%%
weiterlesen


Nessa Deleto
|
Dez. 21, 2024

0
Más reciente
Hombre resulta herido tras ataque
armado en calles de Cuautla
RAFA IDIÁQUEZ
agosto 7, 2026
%%
%%
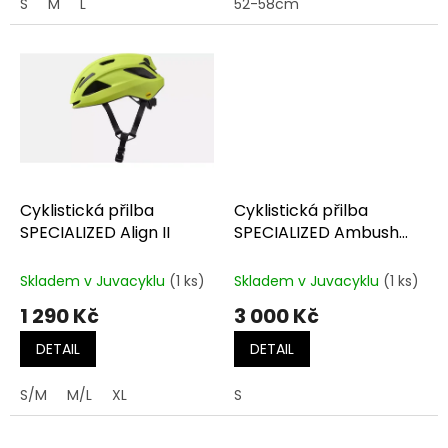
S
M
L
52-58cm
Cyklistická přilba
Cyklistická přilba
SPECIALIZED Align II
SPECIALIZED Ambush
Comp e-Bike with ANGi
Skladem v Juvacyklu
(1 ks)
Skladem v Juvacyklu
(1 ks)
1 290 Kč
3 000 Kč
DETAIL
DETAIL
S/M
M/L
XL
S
%%
YOUR TASK -> All that should be written out is the stretch of lines above between the one holding "weiterlesen" and the one holding "agosto 7, 2026", inclusive, exactly as given.

COMPLETED EXERCISE ->
weiterlesen


Nessa Deleto
|
Dez. 21, 2024

0
Más reciente
Hombre resulta herido tras ataque
armado en calles de Cuautla
RAFA IDIÁQUEZ
agosto 7, 2026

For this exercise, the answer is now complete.